Introduction
Normally there is no pathogen in urine, in other words urine is sterile. In children there is usually a structural congenital abnormality, if there is an infection. Women in their middle age outnumber men by a factor of 50-fold in frequency of bladder infections. In the age group of older than 50 years, when prostate hypertrophy becomes an important factor in males, more males get bladder infections.
Although we talk about “bladder infection”, the truth is that the infecting agents are opportunists and do not know where the limit of the bladder is. Although there might be a start in the bladder, the bacteria very quickly ascend via the ureter and lymphatic connections and cause a kidney infection. This leads to pyelonephritis (see “pyelonephritis” under “abdominal pain”).
We call the infection of the urinary tract system simply URI (=urinary tract infection) and this includes cystitis (bladder infection), urethritis (infection of the urethra) and pyelonephritis.

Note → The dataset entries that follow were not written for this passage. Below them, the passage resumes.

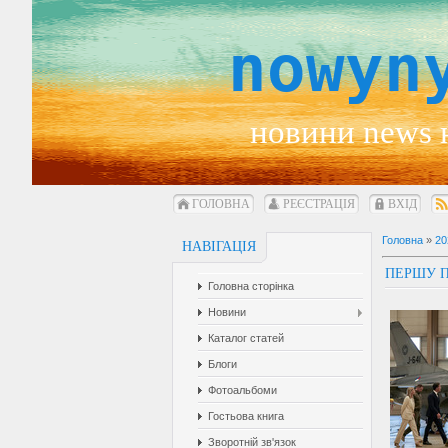
nowyn
новини news 
ГОЛОВНА
РЕЄСТРАЦІЯ
ВХІД
Головна
»
20
НАВІГАЦІЯ
ПЕРШУ П
Головна сторінка
Новини
Каталог статей
Блоги
Фотоальбоми
Гостьова книга
Зворотній зв'язок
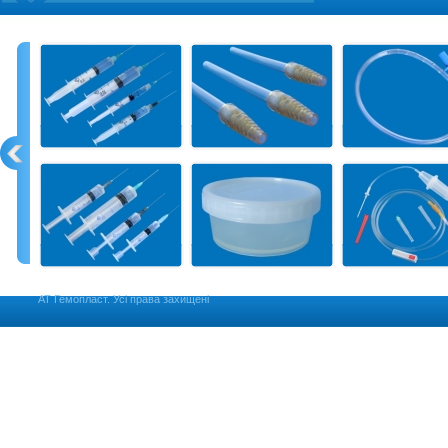
АТ Гемопласт. Усі права захищені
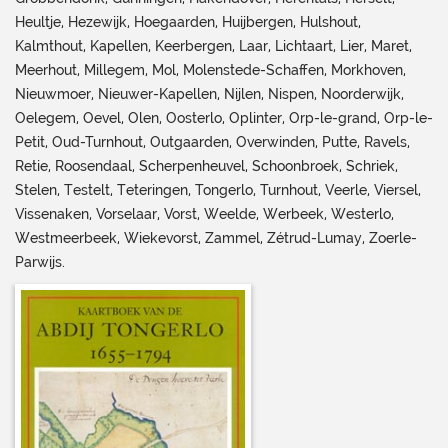
Heultje, Hezewijk, Hoegaarden, Huijbergen, Hulshout,
Kalmthout, Kapellen, Keerbergen, Laar, Lichtaart, Lier, Maret,
Meerhout, Millegem, Mol, Molenstede-Schaffen, Morkhoven,
Nieuwmoer, Nieuwer-Kapellen, Nijlen, Nispen, Noorderwijk,
Oelegem, Oevel, Olen, Oosterlo, Oplinter, Orp-le-grand, Orp-le-
Petit, Oud-Turnhout, Outgaarden, Overwinden, Putte, Ravels,
Retie, Roosendaal, Scherpenheuvel, Schoonbroek, Schriek,
Stelen, Testelt, Teteringen, Tongerlo, Turnhout, Veerle, Viersel,
Vissenaken, Vorselaar, Vorst, Weelde, Werbeek, Westerlo,
Westmeerbeek, Wiekevorst, Zammel, Zétrud-Lumay, Zoerle-
Parwijs.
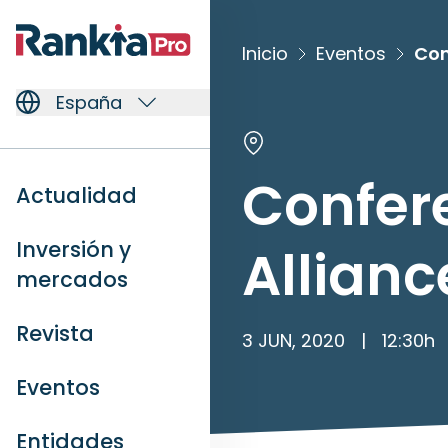
Inicio
Eventos
Con
España
Confer
Actualidad
Inversión y
Allianc
mercados
Revista
3 JUN, 2020
|
12:30
h
Eventos
Entidades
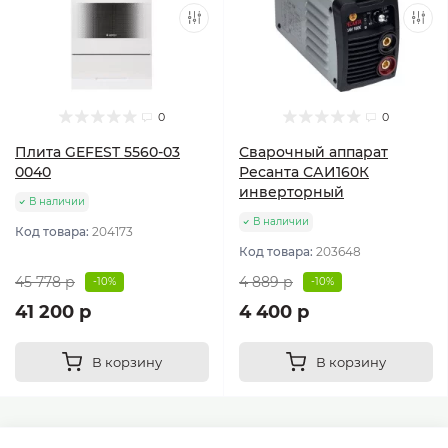
0
0
Плита GEFEST 5560-03
Сварочный аппарат
0040
Ресанта САИ160К
инверторный
В наличии
В наличии
Код товара:
204173
Код товара:
203648
45 778 р
4 889 р
-10%
-10%
41 200 р
4 400 р
В корзину
В корзину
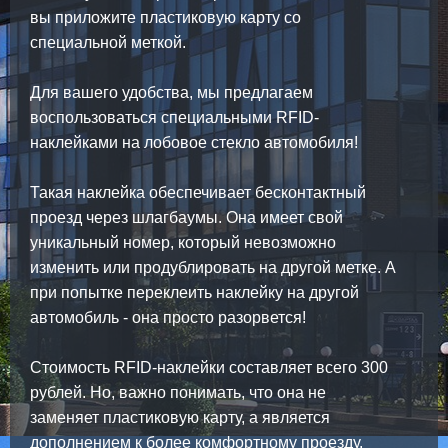
вы приложите пластиковую карту со
специальной меткой.
Для вашего удобства, мы предлагаем
воспользоваться специальными RFID-
наклейками на лобовое стекло автомобиля!
Такая наклейка обеспечивает бесконтактный
проезд через шлагбаумы. Она имеет свой
уникальный номер, который невозможно
изменить или продублировать на другой метке. А
при попытке переклеить наклейку на другой
автомобиль - она просто разорвется!
Стоимость RFID-наклейки составляет всего 300
рублей. Но, важно понимать, что она не
заменяет пластиковую карту, а является
дополнением к более комфортному проезду.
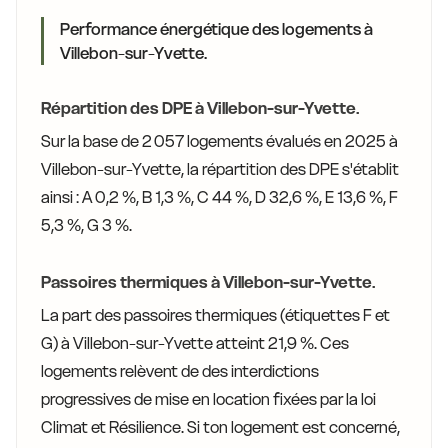
Performance énergétique des logements à
Villebon-sur-Yvette.
Répartition des DPE à Villebon-sur-Yvette.
Sur la base de 2 057 logements évalués en 2025 à
Villebon-sur-Yvette, la répartition des DPE s'établit
ainsi : A 0,2 %, B 1,3 %, C 44 %, D 32,6 %, E 13,6 %, F
5,3 %, G 3 %.
Passoires thermiques à Villebon-sur-Yvette.
La part des passoires thermiques (étiquettes F et
G) à Villebon-sur-Yvette atteint 21,9 %. Ces
logements relèvent de des interdictions
progressives de mise en location fixées par la loi
Climat et Résilience. Si ton logement est concerné,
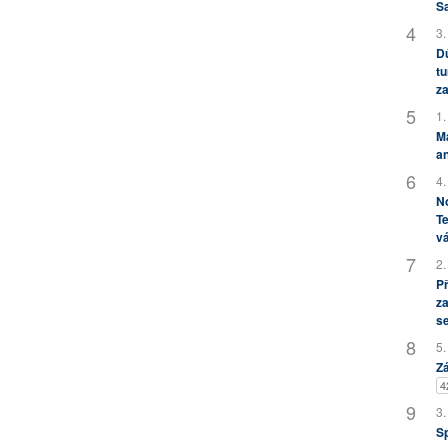
S
3.
Dů
tu
za
1.
M
an
4.
No
Te
vá
2.
P
za
s
5.
Zá
4
3.
S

Here is a breakdown of the common bugs found in patients with UTI’s found in either the office setting or the hospital setting:
Comparison of bacteria found in urine samples of patients with UTI’s in the office or hospital setting
Type of bacterium: | Office setting: | Hospital setting: |
Escherichia coli( the main bacterium of the colon and rectum) | 80% | 50% |
Staphylococcus saprophyticus | 10% | 2% |
Klebsiella, Enterobacter, Proteus and Serratia | 0% | 40% |
Enterococcus faecalis, Staph. saprophyticus and aureus | 0% | 5% |
Other bacteria | 10% | 3% |
It is clear from this table that the patient population in the hospital is quite different from the population seen in the typical office setting. Klebsiella and related species are typically found in patients who are having chronic problems with their kidneys, ureters and bladders. They are older people and people who suffer from other illnesses and recurrent kidney stones.

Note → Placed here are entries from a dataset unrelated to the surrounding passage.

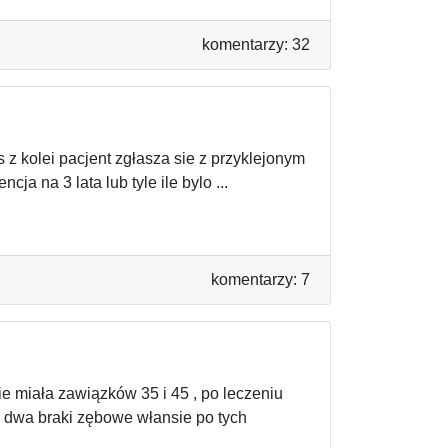
komentarzy: 32
 z kolei pacjent zgłasza sie z przyklejonym
a na 3 lata lub tyle ile bylo ...
komentarzy: 7
e miała zawiązków 35 i 45 , po leczeniu
są dwa braki zębowe włansie po tych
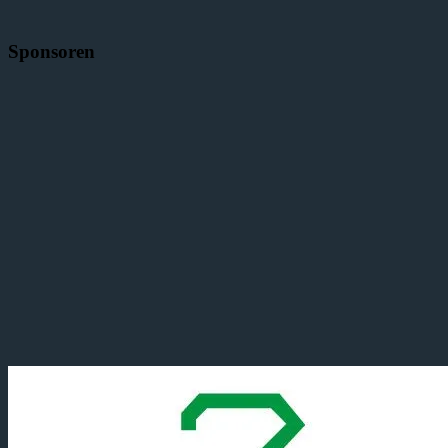
Sponsoren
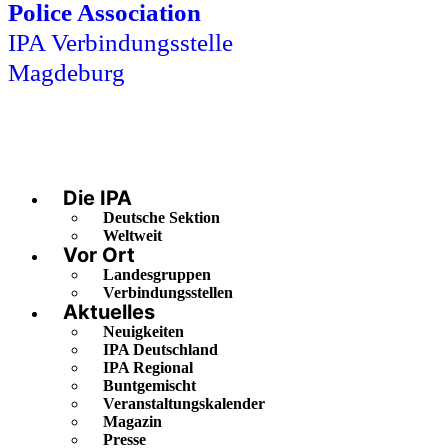
Police Association
IPA Verbindungsstelle
Magdeburg
Die IPA
Deutsche Sektion
Weltweit
Vor Ort
Landesgruppen
Verbindungsstellen
Aktuelles
Neuigkeiten
IPA Deutschland
IPA Regional
Buntgemischt
Veranstaltungskalender
Magazin
Presse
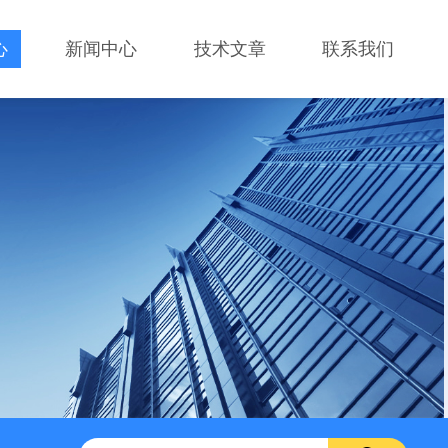
心
新闻中心
技术文章
联系我们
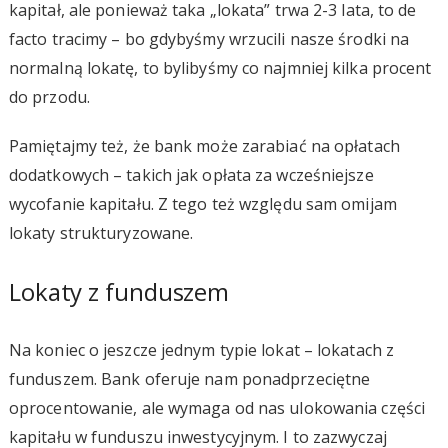
kapitał, ale ponieważ taka „lokata” trwa 2-3 lata, to de
facto tracimy – bo gdybyśmy wrzucili nasze środki na
normalną lokatę, to bylibyśmy co najmniej kilka procent
do przodu.
Pamiętajmy też, że bank może zarabiać na opłatach
dodatkowych – takich jak opłata za wcześniejsze
wycofanie kapitału. Z tego też względu sam omijam
lokaty strukturyzowane.
Lokaty z funduszem
Na koniec o jeszcze jednym typie lokat – lokatach z
funduszem. Bank oferuje nam ponadprzeciętne
oprocentowanie, ale wymaga od nas ulokowania części
kapitału w funduszu inwestycyjnym. I to zazwyczaj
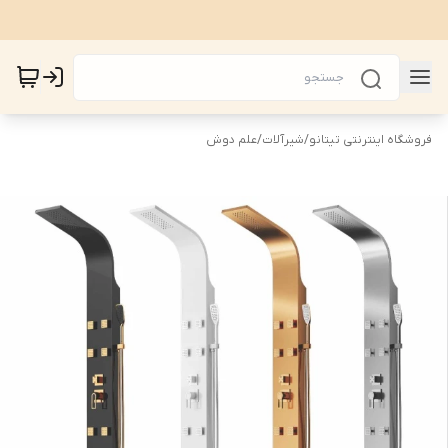
فروشگاه اینترنتی تیتانو
/
شیرآلات
/
علم دوش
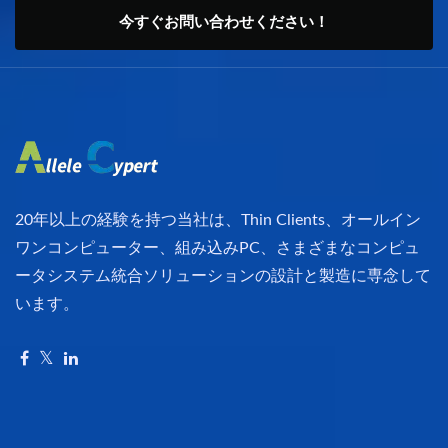
今すぐお問い合わせください！
20年以上の経験を持つ当社は、Thin Clients、オールイン
ワンコンピューター、組み込みPC、さまざまなコンピュ
ータシステム統合ソリューションの設計と製造に専念して
います。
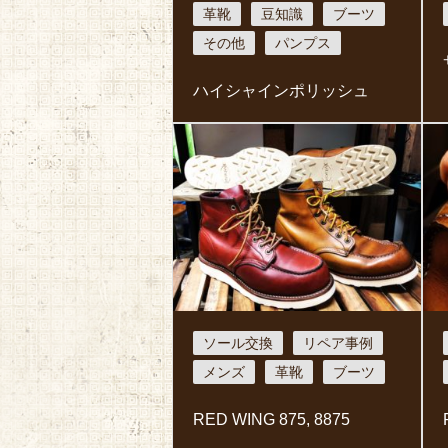
革靴
豆知識
ブーツ
その他
パンプス
ハイシャインポリッシュ
ソール交換
リペア事例
メンズ
革靴
ブーツ
RED WING 875, 8875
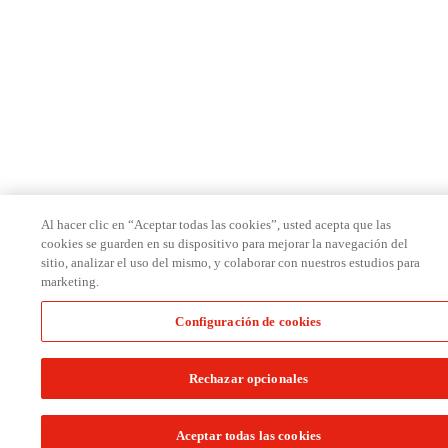
Al hacer clic en “Aceptar todas las cookies”, usted acepta que las
cookies se guarden en su dispositivo para mejorar la navegación del
sitio, analizar el uso del mismo, y colaborar con nuestros estudios para
marketing.
Configuración de cookies
Rechazar opcionales
Aceptar todas las cookies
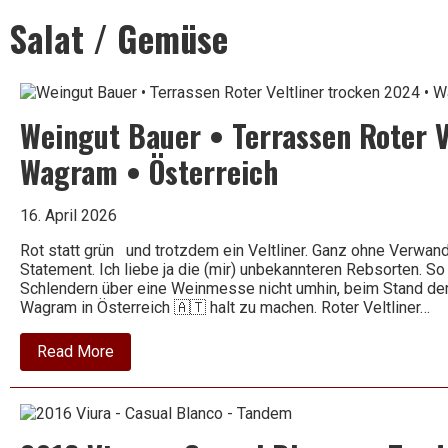
Leben
Salat / Gemüse
ist
Weingut Bauer • Terrassen Roter V
zu
Wagram • Österreich
16. April 2026
kurz
Rot statt grün und trotzdem ein Veltliner. Ganz ohne Verwand
Statement. Ich liebe ja die (mir) unbekannteren Rebsorten. So
Schlendern über eine Weinmesse nicht umhin, beim Stand der
Wagram in Österreich 🇦🇹 halt zu machen. Roter Veltliner…
für
about
Read More
Weingut
Bauer
•
schlechten
Terrassen
Roter
Veltliner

Urinary Tract Infection Symptoms
While an infection of the urethra is mild and comes on gradually, the onset of a bladder infection is abrupt with frequent and painful urination. There is a stinging, burning feeling when urinating, but the amounts of urine each time are very small. Even when the bladder is empty, it feels as if there would be more urine in the bladder. About 1/3 of patients with a cystitis have blood in the urine, which originates from the inflamed bladder wall. There is a burning pain just above the pelvic bone deep inside the lower mid abdomen.
Urinary Tract Infection Treatment
The doctor will likely order a mid stream urine sample to be sent to the lab for a culture and sensitivity test. This tells the doctor what bacteria grew and to which antibiotic they are sensitive or resistant to. In the meantime, when the sample has been taken, an antibiotic is prescribed.
As about 30% to 50% of patients with bladder infections also have silent kidney infection (pyelonephritis), the doctor will likely choose an antibiotic, which at the same time would eradicate a kidney infection. Two common antibiotics used as an initial therapy while awaiting cultures are trimethoprim-sulfamethoxazole (brand names: Bactrim, Sulfatrim, Septra) or ciprofloxacin (Ciloxan, Cipro). Often the culture and sensitivity report will confirm that the antibiotic chosen was correct. But if the patient did not get better in a few days and the results suggest that another antibiotic would likely have a better response, the doctor can prescribe the antibiotic that fits based on the sensitivity test. Occasionally a urethritis or bladder infection can be part of venereal disease and another antibiotic has to be prescribed for that.
Follow-up exams may be necessary to ensure that there is no venereal disease elsewhere in the body. The doctor needs to remember that recurrent UTI’s have an underlying reason and may need a referral to a urologist. One common congenital reason for UTI’s in children of the 1 to 5 year-old group is a vesico-ureteral reflux (=urine flows backwards from the bladder into the urethra) because of a weak valve in that area. X-ray studies need to be organized and the urologist needs to do a reimplantation surgery of the ureter. This surgery has helped many children to never develop chronic pyelonephritis, which used to be and still is a main reason for the need of dialysis or the need for kidney transplants in the end stage.